What is required —
Review the listing and copy each line that holds the word "variables".

* * * *

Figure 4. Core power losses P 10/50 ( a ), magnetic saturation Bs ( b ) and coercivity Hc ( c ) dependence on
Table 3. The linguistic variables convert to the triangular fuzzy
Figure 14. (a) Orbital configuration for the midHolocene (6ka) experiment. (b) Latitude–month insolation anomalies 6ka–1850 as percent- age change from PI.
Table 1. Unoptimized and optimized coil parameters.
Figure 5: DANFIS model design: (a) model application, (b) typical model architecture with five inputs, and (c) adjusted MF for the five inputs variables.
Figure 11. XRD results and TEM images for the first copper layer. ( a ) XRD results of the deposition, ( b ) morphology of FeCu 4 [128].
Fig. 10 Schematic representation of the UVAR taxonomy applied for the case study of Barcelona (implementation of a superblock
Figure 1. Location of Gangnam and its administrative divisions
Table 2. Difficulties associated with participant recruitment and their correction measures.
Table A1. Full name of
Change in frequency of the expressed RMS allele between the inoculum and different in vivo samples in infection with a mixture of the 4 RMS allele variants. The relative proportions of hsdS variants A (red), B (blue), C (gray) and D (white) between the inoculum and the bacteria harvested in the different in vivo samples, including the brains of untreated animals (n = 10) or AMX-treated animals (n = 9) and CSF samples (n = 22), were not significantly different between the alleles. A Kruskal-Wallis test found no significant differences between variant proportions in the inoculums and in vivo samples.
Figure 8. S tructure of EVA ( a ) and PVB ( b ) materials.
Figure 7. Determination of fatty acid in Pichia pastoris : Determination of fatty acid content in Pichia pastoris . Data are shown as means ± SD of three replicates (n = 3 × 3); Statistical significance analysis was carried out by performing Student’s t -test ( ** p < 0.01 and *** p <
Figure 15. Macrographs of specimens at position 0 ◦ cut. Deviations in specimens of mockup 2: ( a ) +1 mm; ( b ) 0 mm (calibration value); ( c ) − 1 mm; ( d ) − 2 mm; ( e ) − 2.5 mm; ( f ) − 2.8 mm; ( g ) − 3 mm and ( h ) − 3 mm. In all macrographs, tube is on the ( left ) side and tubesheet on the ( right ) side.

* * * *

Problem solution —
Table 3. The linguistic variables convert to the triangular fuzzy
Figure 5: DANFIS model design: (a) model application, (b) typical model architecture with five inputs, and (c) adjusted MF for the five inputs variables.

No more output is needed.